The automated ADP Reference Ingest Capability is a Github action workflow that will automatically add references to an ADP container. The ADP Reference Ingest Capability has the ability to pull from multiple sources of ADP references in Github, de-duplicate those entries, and keep a master list of references.
Data flows through a multi-staged Github Action. The first two stages can be repeated for as many data source repositories as desired.
During the first stage, the source repository is "checked out" into the Github Actions's runner. This requires that the source repository is public, or that the Github Action is configured to have permissions to access the source repository. See Github's documation details here for more information about configuration of actions to use private repositories.
This stage performs two major operations:
- Identifes the new files that have been added to the source data repository since the last run of the Github Action.
- Creates copies of the the new files in the main reference list contained in this repository in the
references
folder.
To perfom these operations, the ADP Automated Reference Ingest Capability leverages the last_run_shas
directory. The last_run_shas
directory keeps track of the last Git commit SHA from the data source repository that was processed by the github action. This SHA is then used by this stage as a starting point where as the most recent SHA is used as the ending point. The previous SHA is collected through the Github API and processed in base64 by the read-file-via-api.py
python helper script.
Once the previous SHA and current SHA have been deterimined, a call to the git diff
tooling is made to get the list of files that have changed during the time between the provided shas. These files are then copied to the cve-reference-ingest/references
repostiory/folder by the create-file-via-api.py
python helper script for processing in a later stage.

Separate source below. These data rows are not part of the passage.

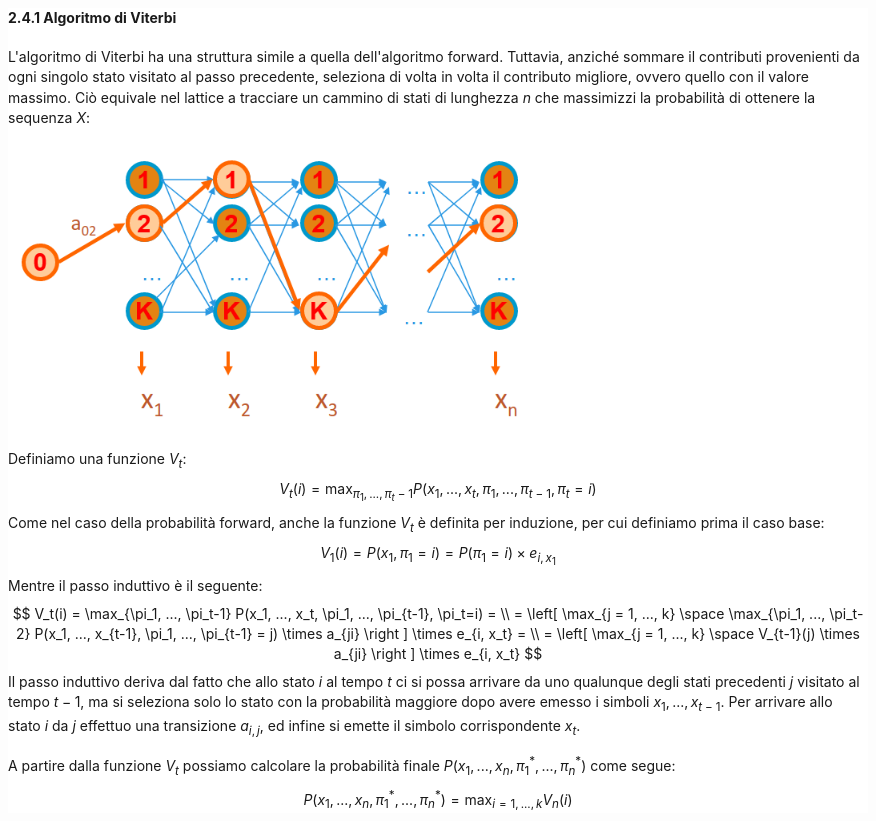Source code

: 

#### 2.4.1 Algoritmo di Viterbi 

L'algoritmo di Viterbi ha una struttura simile a quella dell'algoritmo forward. Tuttavia, anziché sommare il contributi provenienti da ogni singolo stato visitato al passo precedente, seleziona di volta in volta il contributo migliore, ovvero quello con il valore massimo. Ciò equivale nel lattice a tracciare un cammino di stati di lunghezza *n* che massimizzi la probabilità di ottenere la sequenza $X$: 

<img src="./_media/9._Catene_di_Markov,_HMM__8.png" alt="image-20201123111918963" style="zoom:80%;" />

Definiamo una funzione $V_t$: 
$$
V_t(i) = \max_{\pi_1, ..., \pi_t-1} P(x_1, ..., x_t, \pi_1, ..., \pi_{t-1}, \pi_t=i)
$$
Come nel caso della probabilità forward, anche la funzione $V_t$ è definita per induzione, per cui definiamo prima il caso base: 
$$
V_1(i) = P(x_1, \pi_1 = i) = P(\pi_1 = i) \times e_{i, x_1}
$$
Mentre il passo induttivo è il seguente: 
$$
V_t(i) = \max_{\pi_1, ..., \pi_t-1} P(x_1, ..., x_t, \pi_1, ..., \pi_{t-1}, \pi_t=i) = \\
= \left[ \max_{j = 1, ..., k} \space \max_{\pi_1, ..., \pi_t-2} 
 P(x_1, ..., x_{t-1}, \pi_1, ..., \pi_{t-1} = j) \times a_{ji} \right ] \times e_{i, x_t} = \\
= \left[ \max_{j = 1, ..., k} \space V_{t-1}(j) \times a_{ji} \right ] \times e_{i, x_t}
$$
Il passo induttivo deriva dal fatto che allo stato $i$ al tempo $t$ ci si possa arrivare da uno qualunque degli stati precedenti $j$ visitato al tempo $t-1$, ma si seleziona solo lo stato con la probabilità maggiore dopo avere emesso i simboli $x_1, ..., x_{t-1}$. Per arrivare allo stato $i$ da $j$ effettuo una transizione $a_{i,j}$, ed infine si emette il simbolo corrispondente $x_t$. 

A partire dalla funzione $V_t$ possiamo calcolare la probabilità finale $P(x_1, ..., x_n, \pi_1^*, ..., \pi_n^*)$ come segue: 
$$
P(x_1, ..., x_n, \pi_1^*, ..., \pi_n^*) = \max_{i = 1, ..., k} V_n(i)
$$
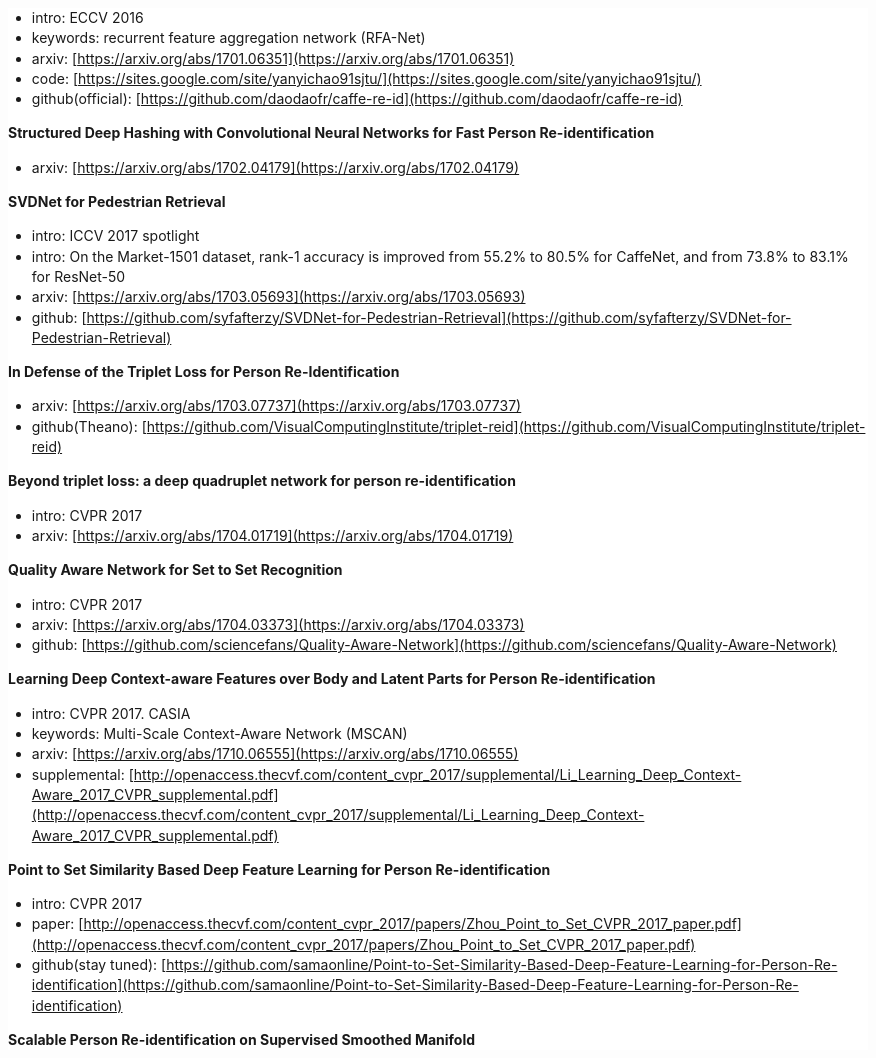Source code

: - intro: ECCV 2016
- keywords: recurrent feature aggregation network (RFA-Net)
- arxiv: [https://arxiv.org/abs/1701.06351](https://arxiv.org/abs/1701.06351)
- code: [https://sites.google.com/site/yanyichao91sjtu/](https://sites.google.com/site/yanyichao91sjtu/)
- github(official): [https://github.com/daodaofr/caffe-re-id](https://github.com/daodaofr/caffe-re-id)

**Structured Deep Hashing with Convolutional Neural Networks for Fast Person Re-identification**

- arxiv: [https://arxiv.org/abs/1702.04179](https://arxiv.org/abs/1702.04179)

**SVDNet for Pedestrian Retrieval**

- intro: ICCV 2017 spotlight
- intro: On the Market-1501 dataset, rank-1 accuracy is improved from 55.2% to 80.5% for CaffeNet, 
and from 73.8% to 83.1% for ResNet-50
- arxiv: [https://arxiv.org/abs/1703.05693](https://arxiv.org/abs/1703.05693)
- github: [https://github.com/syfafterzy/SVDNet-for-Pedestrian-Retrieval](https://github.com/syfafterzy/SVDNet-for-Pedestrian-Retrieval)

**In Defense of the Triplet Loss for Person Re-Identification**

- arxiv: [https://arxiv.org/abs/1703.07737](https://arxiv.org/abs/1703.07737)
- github(Theano): [https://github.com/VisualComputingInstitute/triplet-reid](https://github.com/VisualComputingInstitute/triplet-reid)

**Beyond triplet loss: a deep quadruplet network for person re-identification**

- intro: CVPR 2017
- arxiv: [https://arxiv.org/abs/1704.01719](https://arxiv.org/abs/1704.01719)

**Quality Aware Network for Set to Set Recognition**

- intro: CVPR 2017
- arxiv: [https://arxiv.org/abs/1704.03373](https://arxiv.org/abs/1704.03373)
- github: [https://github.com/sciencefans/Quality-Aware-Network](https://github.com/sciencefans/Quality-Aware-Network)

**Learning Deep Context-aware Features over Body and Latent Parts for Person Re-identification**

- intro: CVPR 2017. CASIA
- keywords: Multi-Scale Context-Aware Network (MSCAN)
- arxiv: [https://arxiv.org/abs/1710.06555](https://arxiv.org/abs/1710.06555)
- supplemental: [http://openaccess.thecvf.com/content_cvpr_2017/supplemental/Li_Learning_Deep_Context-Aware_2017_CVPR_supplemental.pdf](http://openaccess.thecvf.com/content_cvpr_2017/supplemental/Li_Learning_Deep_Context-Aware_2017_CVPR_supplemental.pdf)

**Point to Set Similarity Based Deep Feature Learning for Person Re-identification**

- intro: CVPR 2017
- paper: [http://openaccess.thecvf.com/content_cvpr_2017/papers/Zhou_Point_to_Set_CVPR_2017_paper.pdf](http://openaccess.thecvf.com/content_cvpr_2017/papers/Zhou_Point_to_Set_CVPR_2017_paper.pdf)
- github(stay tuned): [https://github.com/samaonline/Point-to-Set-Similarity-Based-Deep-Feature-Learning-for-Person-Re-identification](https://github.com/samaonline/Point-to-Set-Similarity-Based-Deep-Feature-Learning-for-Person-Re-identification)

**Scalable Person Re-identification on Supervised Smoothed Manifold**
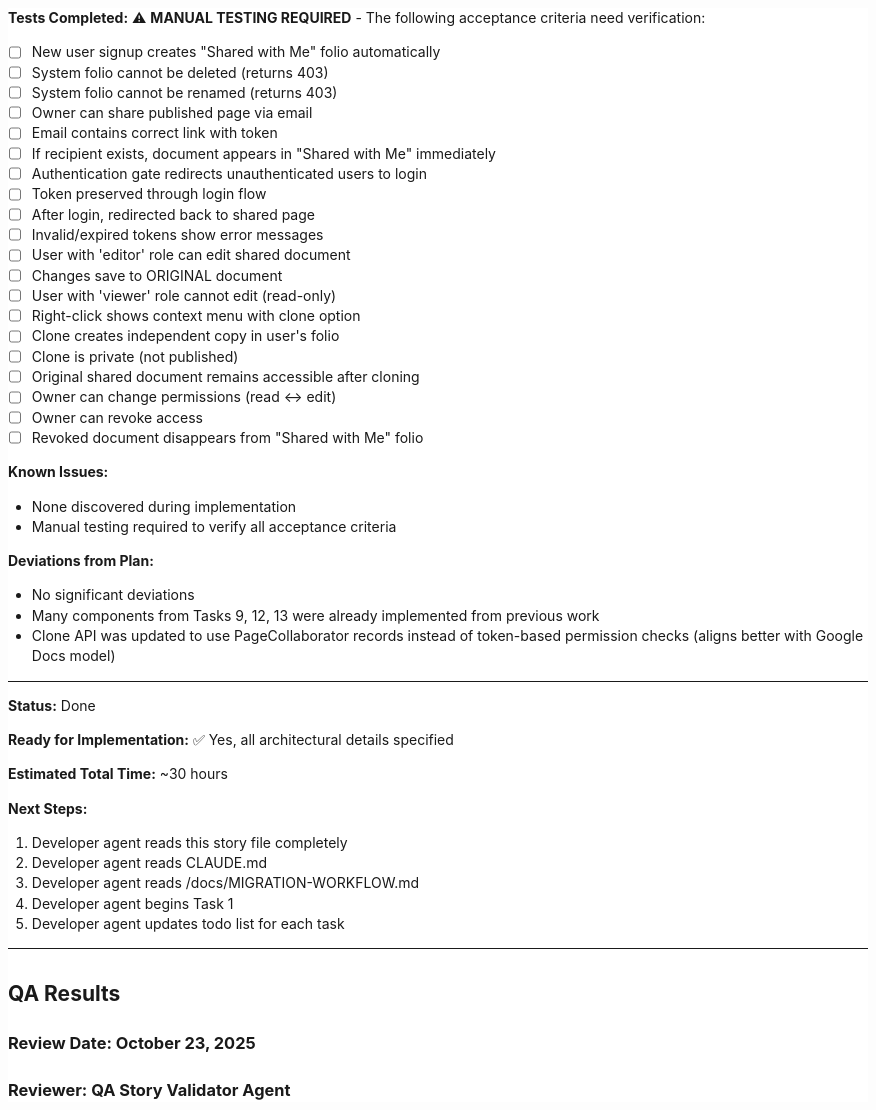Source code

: **Tests Completed:**
⚠️ **MANUAL TESTING REQUIRED** - The following acceptance criteria need verification:
- [ ] New user signup creates "Shared with Me" folio automatically
- [ ] System folio cannot be deleted (returns 403)
- [ ] System folio cannot be renamed (returns 403)
- [ ] Owner can share published page via email
- [ ] Email contains correct link with token
- [ ] If recipient exists, document appears in "Shared with Me" immediately
- [ ] Authentication gate redirects unauthenticated users to login
- [ ] Token preserved through login flow
- [ ] After login, redirected back to shared page
- [ ] Invalid/expired tokens show error messages
- [ ] User with 'editor' role can edit shared document
- [ ] Changes save to ORIGINAL document
- [ ] User with 'viewer' role cannot edit (read-only)
- [ ] Right-click shows context menu with clone option
- [ ] Clone creates independent copy in user's folio
- [ ] Clone is private (not published)
- [ ] Original shared document remains accessible after cloning
- [ ] Owner can change permissions (read ↔ edit)
- [ ] Owner can revoke access
- [ ] Revoked document disappears from "Shared with Me" folio

**Known Issues:**
- None discovered during implementation
- Manual testing required to verify all acceptance criteria

**Deviations from Plan:**
- No significant deviations
- Many components from Tasks 9, 12, 13 were already implemented from previous work
- Clone API was updated to use PageCollaborator records instead of token-based permission checks (aligns better with Google Docs model)

---

**Status:** Done

**Ready for Implementation:** ✅ Yes, all architectural details specified

**Estimated Total Time:** ~30 hours

**Next Steps:**
1. Developer agent reads this story file completely
2. Developer agent reads CLAUDE.md
3. Developer agent reads /docs/MIGRATION-WORKFLOW.md
4. Developer agent begins Task 1
5. Developer agent updates todo list for each task

---

## QA Results

### Review Date: October 23, 2025
### Reviewer: QA Story Validator Agent
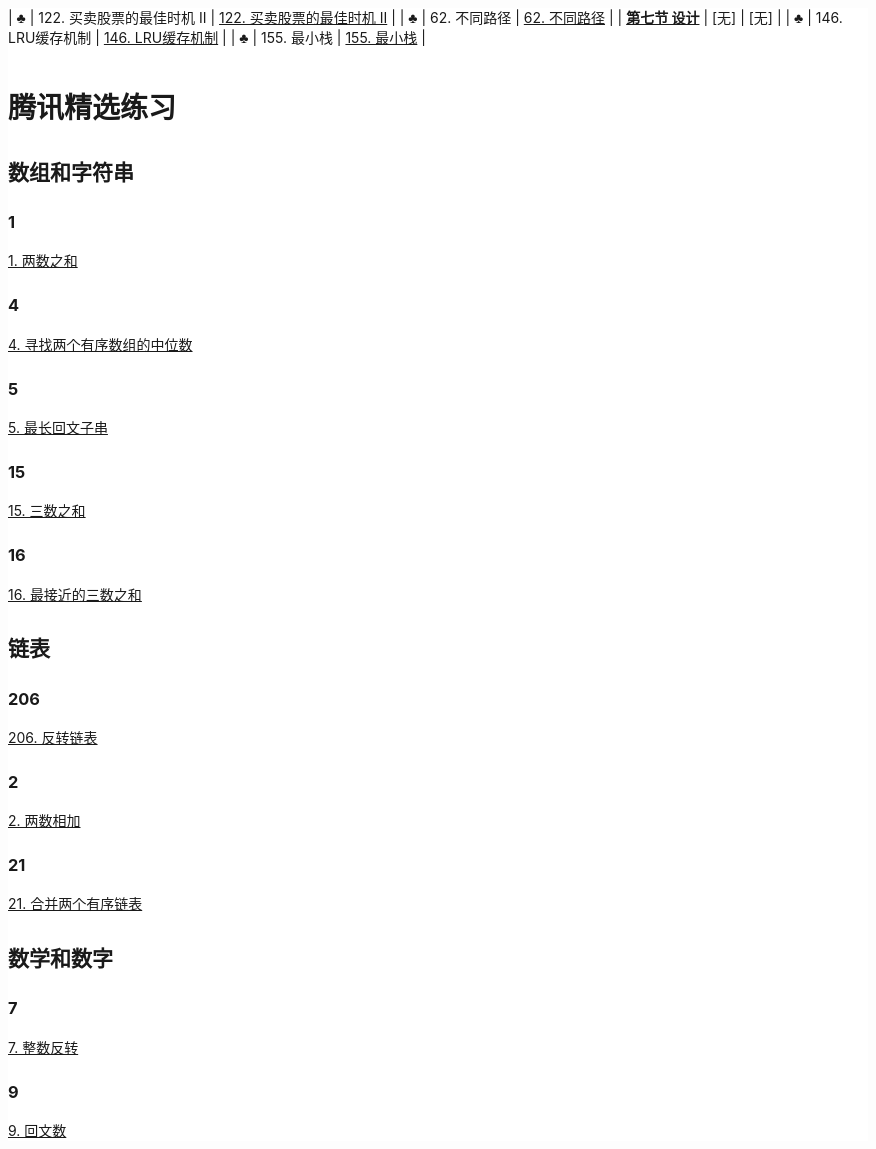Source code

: | ♣ | 122. 买卖股票的最佳时机 II | [122. 买卖股票的最佳时机 II](#122) |
| ♣ | 62. 不同路径 | [62. 不同路径](#62) |
| [**第七节 设计**](#设计) | [无] | [无] |
| ♣ | 146. LRU缓存机制 | [146. LRU缓存机制](#146) |
| ♣ | 155. 最小栈 | [155. 最小栈](#155) |

# 腾讯精选练习

## 数组和字符串
### 1
[1. 两数之和](https://leetcode-cn.com/problems/two-sum/)

### 4
[4. 寻找两个有序数组的中位数](https://leetcode-cn.com/problems/median-of-two-sorted-arrays/)

### 5 
[5. 最长回文子串](https://leetcode-cn.com/problems/longest-palindromic-substring/)

### 15
[15. 三数之和](https://leetcode-cn.com/problems/3sum/)

### 16
[16. 最接近的三数之和](https://leetcode-cn.com/problems/3sum-closest/)

## 链表
### 206
[206. 反转链表](https://leetcode-cn.com/problems/reverse-linked-list/)

### 2
[2. 两数相加](https://leetcode-cn.com/problems/add-two-numbers/)

### 21
[21. 合并两个有序链表](https://leetcode-cn.com/problems/merge-two-sorted-lists/)

## 数学和数字
### 7
[7. 整数反转](https://leetcode-cn.com/problems/reverse-integer/)

### 9
[9. 回文数](https://leetcode-cn.com/problems/palindrome-number/)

Stage 2 requires the usage of REST requests to the Github REST API. This requires useage of access tokens for successful authentication.
- Details on how to create Access tokens can be found in Github's documentation here
- Details on how secrets are used in Github actions can be found in Github's documentation here
Stage 2 is a cruical point for maintaining state. Stage two must be completed in full in a linear methodology. If stage two fails the primary stage of the Github Action, Stage 4, will incorrectly complete and cause an invalid state to be reached that will require manual fixing.
Therefore, if Stage 2 fails, the Github Action will fail, and will trigger an email to the team.
If a failed state is reached, a proper debug message will be written to the logs to be viewed at a later time. However, almost all failed states in this stage will be related to network based failures to the Github API. All network based failures will be automatically retried the next time the github action runs, and should allow the action to retry copying the files.
If multiple failures of this stage happen consecutively over a 24 hour period, it should be invesitaged by a member of the team.
During the third stage, the cve-reference-ingest
repository is "checked out" into the Github Actions's runner. Providing the action with the cruical last_run_shas
folder and references
folder.
Stage 4 is responsible for 3 major operations:
- Determining the new references in the
cve-reference-ingest
repository that need to be proccessed. - Writing the references to CVEs using CVE services.
- Updating and committing the
last_run_shas
for any sources that data was pulled from.
For step 1 listed above, the Github Action checks its current Git SHA against the SHA saved in last_run_shas
. A call to the git diff
tooling then determines what files changed between those points.
For step 2 listed above, the Github actions passess the reference file to the adp.py
python helper script. The adp.py
helper script will then check to ensure the CVE the reference is for exists, ensures that there is no duplicate in the ADP container if there is one, and finally will write the new reference to the ADP container.
For step 3 listed above, after processing all the files, the Github action will update the appropriate last_run_shas
files and commit the changes to the cve-reference-ingest
repository.
Stage 4 requires the useage of a CVE services account and API key. Speak to your ORG's CNA to have an account created. The API key will then need to be added as a secret, as described in stage 2's configuration.
While a file is being processed by adp.py
, if any network requests to CVE services fail, the network reqeust will be automatically retried once. If a failure happens on the second attempt, the file will be copied to the retry
folder. Where it will be queued to be re-attempted at a later time.
This stage only triggers if there is a reference file in the retry
directory. Files are added to the retry directory due to failures in Stage 4. The Github Action will attempt to write all references to the respective CVE ADP containers. If the write fails, the file will remain in the retry
folder to be tried again during the next run of the Github Action. If the write succeeds, the file will be removed from the retry
folder.